*** Opening of DATA FOR THIS EXERCISE ***
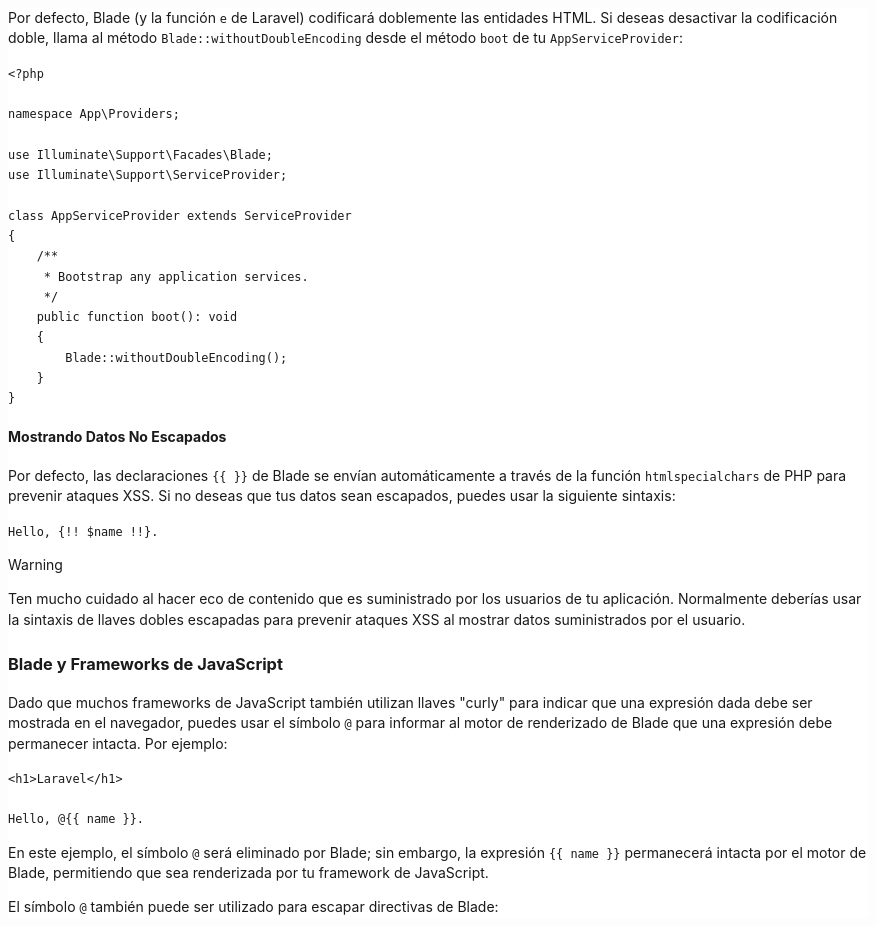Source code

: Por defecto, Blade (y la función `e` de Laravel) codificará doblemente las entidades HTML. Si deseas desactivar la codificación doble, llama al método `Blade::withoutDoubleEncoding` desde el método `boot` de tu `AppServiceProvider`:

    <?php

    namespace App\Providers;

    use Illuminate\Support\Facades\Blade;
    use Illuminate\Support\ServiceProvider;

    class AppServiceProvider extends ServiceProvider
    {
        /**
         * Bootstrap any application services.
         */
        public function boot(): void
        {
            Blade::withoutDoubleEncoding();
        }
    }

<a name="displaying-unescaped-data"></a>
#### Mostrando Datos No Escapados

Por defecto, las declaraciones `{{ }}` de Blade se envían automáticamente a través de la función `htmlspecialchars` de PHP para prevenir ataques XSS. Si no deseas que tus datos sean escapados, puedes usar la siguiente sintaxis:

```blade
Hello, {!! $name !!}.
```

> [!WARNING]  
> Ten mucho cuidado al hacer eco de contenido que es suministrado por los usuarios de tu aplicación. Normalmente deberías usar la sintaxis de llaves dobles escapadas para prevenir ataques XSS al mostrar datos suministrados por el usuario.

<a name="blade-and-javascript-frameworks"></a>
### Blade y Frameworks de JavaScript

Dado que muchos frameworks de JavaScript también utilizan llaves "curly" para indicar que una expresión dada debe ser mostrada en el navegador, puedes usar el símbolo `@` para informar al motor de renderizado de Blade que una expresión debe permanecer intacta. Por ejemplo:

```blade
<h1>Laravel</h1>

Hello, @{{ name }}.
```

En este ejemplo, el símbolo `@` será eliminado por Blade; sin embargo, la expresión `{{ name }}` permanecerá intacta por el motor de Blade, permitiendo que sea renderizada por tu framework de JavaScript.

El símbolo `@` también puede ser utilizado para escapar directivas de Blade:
*** Close of DATA FOR THIS EXERCISE ***
*** Opening of DATA FOR THIS EXERCISE ***
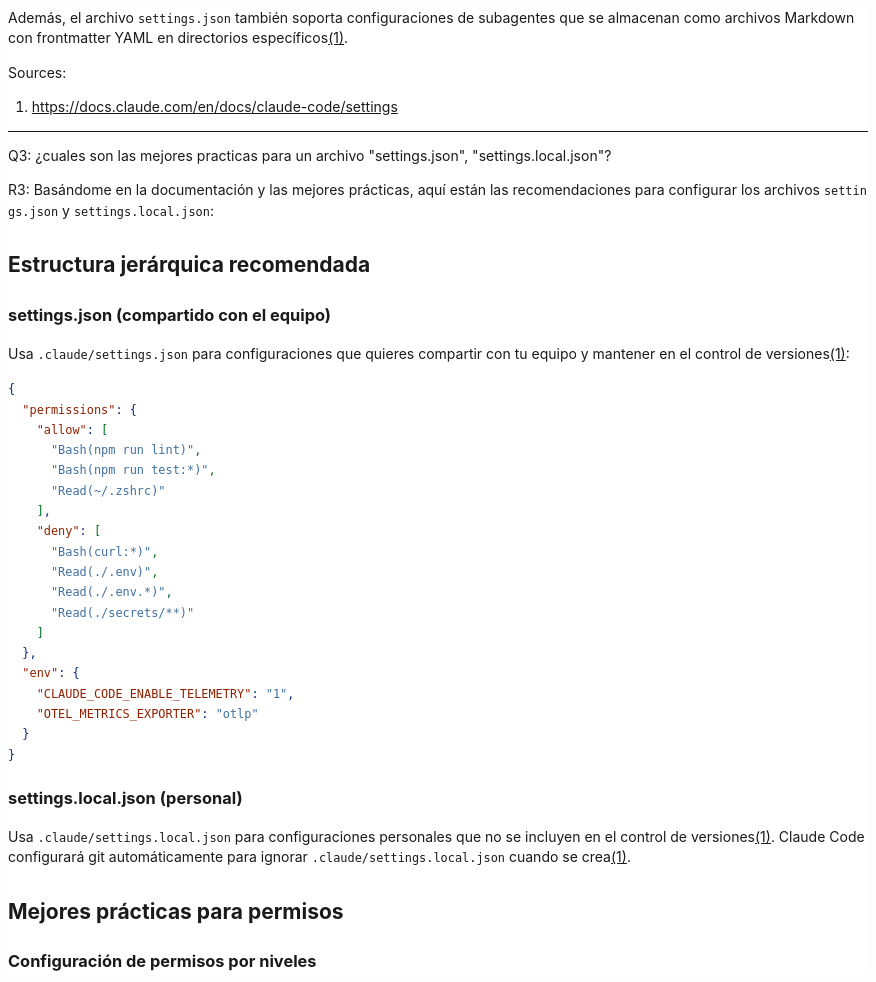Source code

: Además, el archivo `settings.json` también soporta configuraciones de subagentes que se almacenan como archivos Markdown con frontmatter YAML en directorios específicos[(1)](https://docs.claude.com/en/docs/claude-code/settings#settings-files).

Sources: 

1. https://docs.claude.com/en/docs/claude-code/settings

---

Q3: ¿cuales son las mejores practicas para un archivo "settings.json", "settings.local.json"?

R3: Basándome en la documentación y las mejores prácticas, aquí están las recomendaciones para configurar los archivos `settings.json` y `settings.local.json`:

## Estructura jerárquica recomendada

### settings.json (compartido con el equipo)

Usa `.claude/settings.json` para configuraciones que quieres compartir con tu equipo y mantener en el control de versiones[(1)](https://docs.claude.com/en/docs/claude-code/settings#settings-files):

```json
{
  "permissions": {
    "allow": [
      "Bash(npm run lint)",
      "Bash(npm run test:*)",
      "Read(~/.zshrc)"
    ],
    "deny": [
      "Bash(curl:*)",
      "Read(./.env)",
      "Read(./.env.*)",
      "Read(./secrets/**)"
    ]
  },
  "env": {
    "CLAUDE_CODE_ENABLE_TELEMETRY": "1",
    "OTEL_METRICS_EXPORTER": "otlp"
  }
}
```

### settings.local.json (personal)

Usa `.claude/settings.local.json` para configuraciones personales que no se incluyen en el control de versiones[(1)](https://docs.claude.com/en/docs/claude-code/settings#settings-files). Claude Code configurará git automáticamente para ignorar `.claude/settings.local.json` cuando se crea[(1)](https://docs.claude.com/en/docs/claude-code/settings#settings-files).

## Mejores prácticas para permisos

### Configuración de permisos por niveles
*** Close of DATA FOR THIS EXERCISE ***
Please determine how many lines of the records above contain "Bash", and state that number only.

3